Ca ne peut être qu’un flic, car pour avoir les clés, vous l’imaginez, il y a un processus à respecter. Dans les enquêtes de ce type, on évite de parler d’hypothèses. On part de faits, et on tire la pelote. Mais dans ce cas, j’ai du mal à croire à l’hypothèse d’un vol par un flic seul pour une revente. Sur le marché, ça représente une somme énorme [au moins trois millions d’euros]. L’auteur serait très vite identifié. L’autre hypothèse, plus probable, mais tout aussi condamnable, serait le résultat de rivalités internes pour foutre la pagaille au 36. Planquer la drogue pour porter préjudice au service, à un groupe, ou à la direction.

On imagine l’ambiance actuelle au sein de la PJ…

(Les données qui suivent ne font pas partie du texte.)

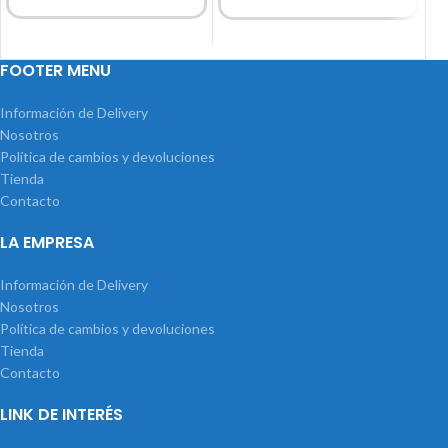
FOOTER MENU
Información de Delivery
Nosotros
Política de cambios y devoluciones
Tienda
Contacto
LA EMPRESA
Información de Delivery
Nosotros
Política de cambios y devoluciones
Tienda
Contacto
LINK DE INTERÉS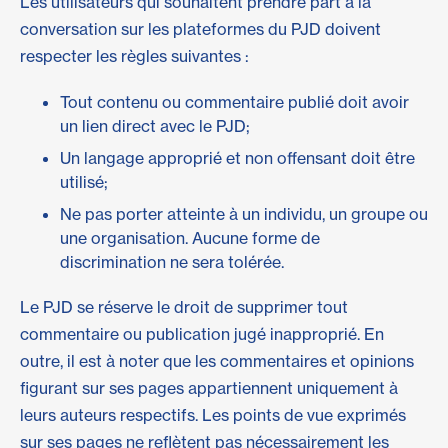
Les utilisateurs qui souhaitent prendre part à la
conversation sur les plateformes du PJD doivent
respecter les règles suivantes :
Tout contenu ou commentaire publié doit avoir
un lien direct avec le PJD;
Un langage approprié et non offensant doit être
utilisé;
Ne pas porter atteinte à un individu, un groupe ou
une organisation. Aucune forme de
discrimination ne sera tolérée.
Le PJD se réserve le droit de supprimer tout
commentaire ou publication jugé inapproprié. En
outre, il est à noter que les commentaires et opinions
figurant sur ses pages appartiennent uniquement à
leurs auteurs respectifs. Les points de vue exprimés
sur ses pages ne reflètent pas nécessairement les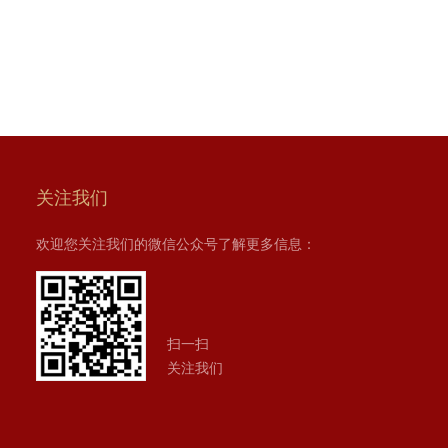
关注我们
欢迎您关注我们的微信公众号了解更多信息：
扫一扫
关注我们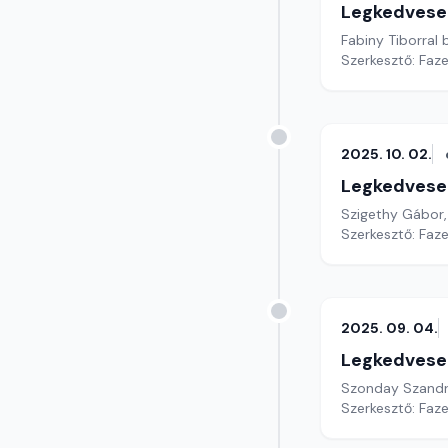
Legkedvese
Fabiny Tiborral 
Szerkesztő: Faz
2025. 10. 02.
Legkedvese
Szigethy Gábor,
Szerkesztő: Faz
2025. 09. 04.
Legkedvese
Szonday Szandra
Szerkesztő: Faz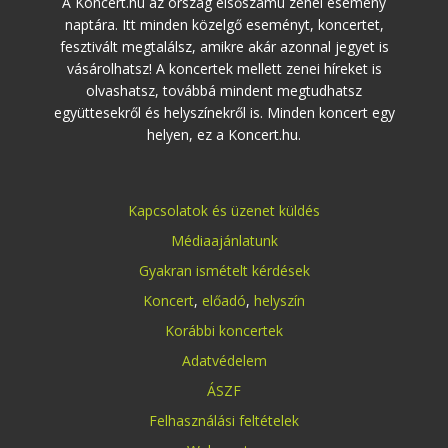
A Koncert.hu az ország elsőszámú zenei esemény
naptára. Itt minden közelgő eseményt, koncertet,
fesztivált megtalálsz, amikre akár azonnal jegyet is
vásárolhatsz! A koncertek mellett zenei híreket is
olvashatsz, továbbá mindent megtudhatsz
együttesekről és helyszínekről is. Minden koncert egy
helyen, ez a Koncert.hu.
Kapcsolatok és üzenet küldés
Médiaajánlatunk
Gyakran ismételt kérdések
Koncert
,
előadó
,
helyszín
Korábbi koncertek
Adatvédelem
ÁSZF
Felhasználási feltételek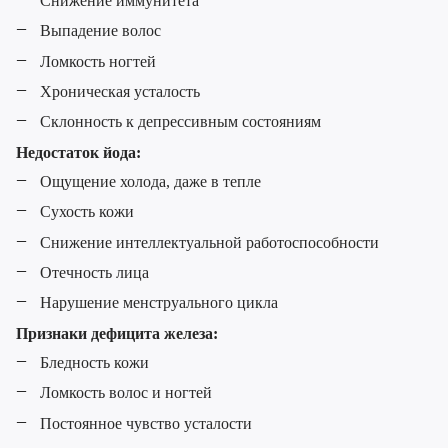
Снижение иммунитета
Выпадение волос
Ломкость ногтей
Хроническая усталость
Склонность к депрессивным состояниям
Недостаток йода:
Ощущение холода, даже в тепле
Сухость кожи
Снижение интеллектуальной работоспособности
Отечность лица
Нарушение менструального цикла
Признаки дефицита железа:
Бледность кожи
Ломкость волос и ногтей
Постоянное чувство усталости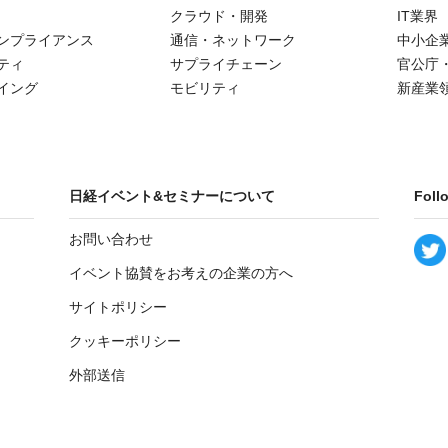
クラウド・開発
IT業界
ンプライアンス
通信・ネットワーク
中小企
ティ
サプライチェーン
官公庁
イング
モビリティ
新産業
日経イベント&セミナーについて
Foll
お問い合わせ
イベント協賛をお考えの企業の方へ
サイトポリシー
クッキーポリシー
外部送信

Je me mets à la place de la majorité des policiers du service. Les collègues doivent être furax, meurtris. Travailler sur le démantèlement de telles filières, c’est le métier le plus difficile au sein de la PJ. Le boulot le plus ingrat, le moins gratifiant. Une saisie de 50 kg de cocaïne est le fruit d’un travail de longue haleine, de plusieurs mois. Il est très difficile de remonter la piste des trafiquants. Toute une affaire balayée comme ça, d’un trait de plume, c’est terrible.

Cette affaire, ajoutée à celle du viol présumé d’une touriste canadienne, aurait été imaginable à votre époque?

Non. Les affaires de ripoux, on ne peut pas les empêcher. Ca a toujours existé. Il y avait à mon époque quelques ripoux, même si on ne les appelait pas comme ça. Des flics qui avaient des rapports un peu ambigus avec certains criminels, ou avec des prostitués. Qui glissaient une enveloppe par-ci ou par là pour couvrir un fait. Mais des affaires pareilles dépassent l’entendement. C’est vraiment surprenant, incompréhensible.

C’est l’image symbolique du 36 Quai des Orfèvres qui est touchée…

Je pense que ça écorne l’image sur le moment. Mais quand on fait un retour sur le passé, on peut être fier de notre bilan. Depuis l’affaire de la bande à Bonnot [début du XXe], jusqu’aux arrestations plus récentes de différents criminels en série. Le comportement éventuellement scandaleux d’un petit noyau de flics ne peut pas mettre en cause la totalité de ceux qui travaillent au 36. Le drame serait de rester dans l’expectative, et que les inspecteurs ne puissent pas identifier les auteurs et les déférer devant la justice.